Text passage –
Some of the finger-pointing that one finds throughout Kissinger's book appears to be transparently self-serving, the wily Machiavellian now skillfully manipulating the past in order to secure his own place in it. As his account is buttressed, however, by a wealth of documentation, one would do well to consider that much of it may be justified.
Sorting out the issues is no easy task. Years of Renewal ranges widely, stepping back to traverse ground already covered in the preceding volumes of the series while presenting in close but immensely readable detail every aspect of the Ford administration's diplomacy from its maneuvering through the labyrinth of the Cyprus crisis to its fumbling in the dark comedy of the Mayaguez affair. Undoubtedly, however, two of the most important issues it takes up revolve around the war in Indochina and U.S. relations with the USSR.
Consider, to begin with, Kissinger's account of American policy toward Cambodia and Vietnam. When Gerald Ford assumed office following Richard Nixon's resignation on August 9, 1974, the Paris Peace Accords had already been on the books for a year and a half. Kissinger contends that he and Nixon had been clear from the start about the flaws in this settlement between North and South Vietnam. He never harbored any "illusions," he writes, that Hanoi's "dour, fanatical leaders had abandoned their lifetime struggle." As he warned Nixon in a memo at the time, only an American readiness to intervene could uphold the precarious ceasefire. But he also expected-"naively," he notes here-that the antiwar movement in the United States "would be able to find satisfaction in the ending of hostilities" and that its agitations against American assistance to Saigon would cease.
As Kissinger predicted, the North Vietnamese did flagrantly violate the 1973 agreement from day one. But as he failed to predict, the "peace movement" in the United States did not die out; as quickly became evident, it would settle for nothing less than a complete rout of America's allies in Indochina. And by the time that rout did in fact begin, America's capacity to answer Hanoi with military power had been stripped away by events well beyond Kissinger's control.
One such event was Watergate, which by the autumn of 1973 had thoroughly undermined executive authority and poisoned the American body politic, destroying in the process the last vestiges of political will for further American exertions in Southeast Asia. Only six months after the Paris Accords were concluded, Congress barred the further use of American force "in or over Indochina," rendering the agreement impossible to uphold. Despite Ford and Kissinger's intensive lobbying, the provision of supplies that might have given South Vietnam a chance to defend itself on its own was progressively slashed by Congress, from $2.1 billion in 1973 to $1 billion in 1974 to a paltry $700 million in 1975 (not all of which was actually disbursed).
As South Vietnam, deprived of sustenance and support, began to crumble, even longtime congressional supporters of the war turned their backs. Although Kissinger finds villains across the political spectrum, he singles out for special censure the late Democratic Senator Henry "Scoop" Jackson, "scourge of detente and Ford administration critic for its alleged softness on Communism," who in early 1975 abandoned his perduring support for the war and, to "our immense surprise and huge disappointment," voted to throw South Vietnam to the wolves just as it entered a last desperate struggle to survive.

The tasks –
(a) Answer these questions using the review of Kissinger's book:
(i) On what date did Richard Nixon resign?
(ii) Six months after the Paris Accords, what did Congress bar?
(iii) In 1975, how much did Congress provide for supplies to South Vietnam?
(b) Write the next paragraph of the review of Kissinger's book, picking up after its final sentence.
The listing has no connection to the review of Kissinger's book.

Data lines –
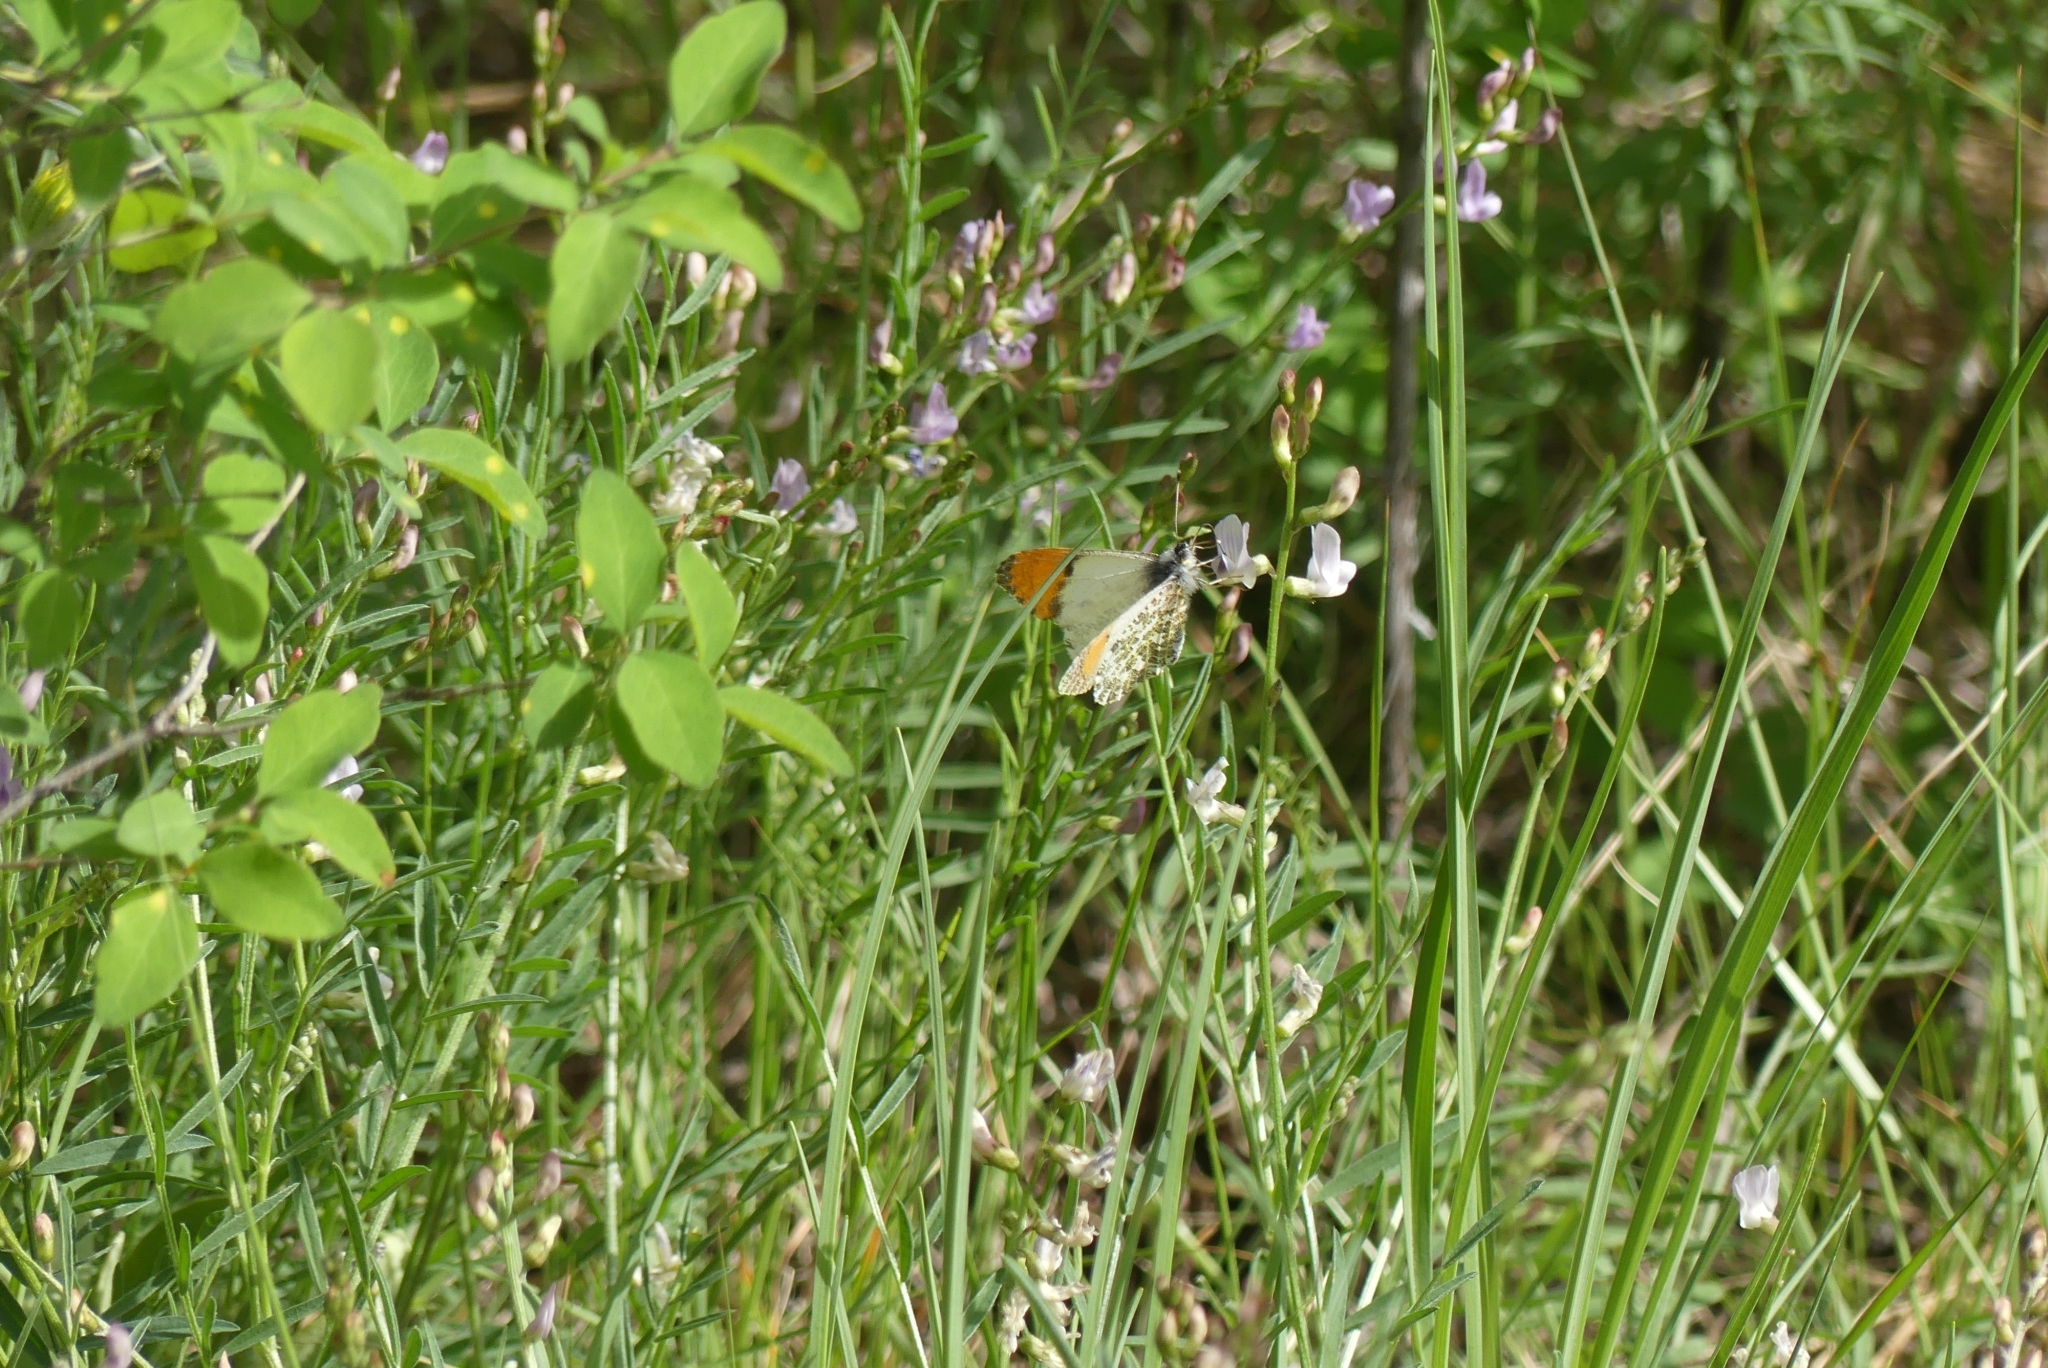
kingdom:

Responses for each task –
(a)
(i) August 9, 1974.
(ii) The further use of American force "in or over Indochina."
(iii) $700 million, not all of which was actually disbursed.

(b)
With the United States reduced to the role of bystander, the fall came swiftly. Cambodia succumbed first. As he does also with Vietnam, Kissinger retells the riveting tale, recounting how, as the Khmer Rouge closed in on the capital city of Phnom Penh in early April 1975, the United States offered a number of Cambodian officials a chance to escape. The reply addressed to the U.S. ambassador by Sirik Matak, a former Cambodian prime minister, and reprinted by Kissinger in full, is one of the more important documents of the entire Vietnam-war era.
Dear Excellency and Friend:
I thank you very sincerely for your letter and for your offer to transport me towards freedom. I cannot, alas, leave in such a cowardly fashion. As for you, and in particular for your great country, I never believed for a moment that you would have this sentiment of abandoning a people which has chosen liberty. You have refused us your protection, and we can do nothing about it.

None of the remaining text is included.